Retour | Facteurs de risque

Facteurs de risque

Le mésothéliome pleural est principalement la conséquence directe de l’exposition chronique à l’amiante dans un cadre d’activité professionnelle. Il est important de répéter que, pour qu’une lésion bénigne ou maligne sur la plèvre (ou le péritoine) puisse apparaître, il faut une exposition chronique de longue durée à l’amiante avec accumulation des fibres d’amiante localement dans le tissu pleural et création d’un état inflammatoire local. Une exposition de courte durée n’aura en général aucune conséquence au long terme.

L’exposition à l’amiante peut également entraîner l’apparition de lésions bénignes qui sont en fait l’expression la plus fréquente de l’exposition à l’amiante.

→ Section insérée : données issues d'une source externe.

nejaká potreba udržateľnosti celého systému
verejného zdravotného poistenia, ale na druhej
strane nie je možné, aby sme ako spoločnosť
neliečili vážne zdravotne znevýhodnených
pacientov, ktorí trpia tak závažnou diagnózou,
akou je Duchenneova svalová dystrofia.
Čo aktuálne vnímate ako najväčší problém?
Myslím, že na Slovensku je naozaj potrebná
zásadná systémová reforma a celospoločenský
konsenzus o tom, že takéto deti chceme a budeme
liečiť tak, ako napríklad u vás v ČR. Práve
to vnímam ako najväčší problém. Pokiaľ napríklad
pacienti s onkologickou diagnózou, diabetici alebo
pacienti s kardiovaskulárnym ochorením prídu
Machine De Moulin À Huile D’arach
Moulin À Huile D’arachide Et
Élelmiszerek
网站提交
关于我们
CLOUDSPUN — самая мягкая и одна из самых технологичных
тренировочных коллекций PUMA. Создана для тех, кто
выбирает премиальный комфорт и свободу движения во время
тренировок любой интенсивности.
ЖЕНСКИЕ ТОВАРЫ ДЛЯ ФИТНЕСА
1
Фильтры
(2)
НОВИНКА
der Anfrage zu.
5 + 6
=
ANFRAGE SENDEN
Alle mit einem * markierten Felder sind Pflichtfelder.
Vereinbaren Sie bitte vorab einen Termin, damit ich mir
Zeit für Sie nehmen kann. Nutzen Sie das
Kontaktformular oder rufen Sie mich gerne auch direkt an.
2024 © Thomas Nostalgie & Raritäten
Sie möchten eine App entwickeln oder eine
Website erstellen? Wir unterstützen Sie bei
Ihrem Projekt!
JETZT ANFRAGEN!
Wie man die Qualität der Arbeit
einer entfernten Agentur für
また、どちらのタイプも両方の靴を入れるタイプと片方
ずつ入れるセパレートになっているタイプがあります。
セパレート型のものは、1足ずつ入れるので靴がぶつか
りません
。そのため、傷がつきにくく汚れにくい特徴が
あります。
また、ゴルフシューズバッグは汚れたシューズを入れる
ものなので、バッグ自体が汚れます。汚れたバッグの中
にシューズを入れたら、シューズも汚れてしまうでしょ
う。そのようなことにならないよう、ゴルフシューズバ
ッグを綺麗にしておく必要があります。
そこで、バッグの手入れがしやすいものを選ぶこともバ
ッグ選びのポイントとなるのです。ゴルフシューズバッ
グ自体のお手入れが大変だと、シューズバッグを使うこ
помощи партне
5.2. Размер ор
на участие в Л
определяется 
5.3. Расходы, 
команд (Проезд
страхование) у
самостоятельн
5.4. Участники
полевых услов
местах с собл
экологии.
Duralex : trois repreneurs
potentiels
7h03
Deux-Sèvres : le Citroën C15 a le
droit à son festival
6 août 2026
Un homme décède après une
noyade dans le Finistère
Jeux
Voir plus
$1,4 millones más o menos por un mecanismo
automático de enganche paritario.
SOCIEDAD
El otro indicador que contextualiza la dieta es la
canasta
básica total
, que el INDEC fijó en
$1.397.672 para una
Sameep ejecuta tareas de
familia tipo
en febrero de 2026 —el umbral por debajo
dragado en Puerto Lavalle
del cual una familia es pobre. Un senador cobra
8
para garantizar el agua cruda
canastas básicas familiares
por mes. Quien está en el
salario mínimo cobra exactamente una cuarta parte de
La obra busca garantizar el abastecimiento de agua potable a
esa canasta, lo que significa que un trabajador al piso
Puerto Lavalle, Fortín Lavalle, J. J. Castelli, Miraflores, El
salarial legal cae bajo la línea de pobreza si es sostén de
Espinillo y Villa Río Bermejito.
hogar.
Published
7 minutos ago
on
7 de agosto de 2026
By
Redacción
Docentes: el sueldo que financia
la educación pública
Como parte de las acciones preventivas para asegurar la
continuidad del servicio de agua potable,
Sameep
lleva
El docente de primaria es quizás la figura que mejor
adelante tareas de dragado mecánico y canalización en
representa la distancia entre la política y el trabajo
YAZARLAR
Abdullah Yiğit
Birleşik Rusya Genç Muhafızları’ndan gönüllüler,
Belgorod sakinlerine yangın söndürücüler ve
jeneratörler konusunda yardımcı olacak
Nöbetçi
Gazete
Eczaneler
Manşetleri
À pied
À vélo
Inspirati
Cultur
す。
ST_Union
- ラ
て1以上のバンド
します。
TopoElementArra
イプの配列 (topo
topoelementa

Ces lésions ne sont pas cancéreuses et se manifestent essentiellement sous forme de lésions inflammatoires de la plèvre. Ces lésions peuvent à terme s’épaissir et devenir ce que l’on appelle souvent des ‘plaques pleurales’. Ces plaques pleurales n’ont pas tendance à devenir cancéreuses, mais peuvent mettre 20 voire 30 ans à apparaître après les premiers contacts avec l’amiante.

En France ou d’autres régions du monde, certaines régions paraissent plus touchées que d’autres et le pic de mortalité associée au mésothéliome semble avoir été atteint (pour la France) récemment au début des années 2000. Le mésothéliome pleural touche le plus souvent les hommes au-delà de 50 ans.

L’amiante a été reconnue comme substance cancérigène par l’OMS en 1977, mais son interdiction n’est que toute récente : elle date du 1er janvier 1997 pour la France et seulement du 1er janvier 2005 pour l’Union européenne. Ce n’est qu’en 2012 que le gouvernement canadien a mis fin à l’exploitation minière de l’amiante (fibres de chrysotile).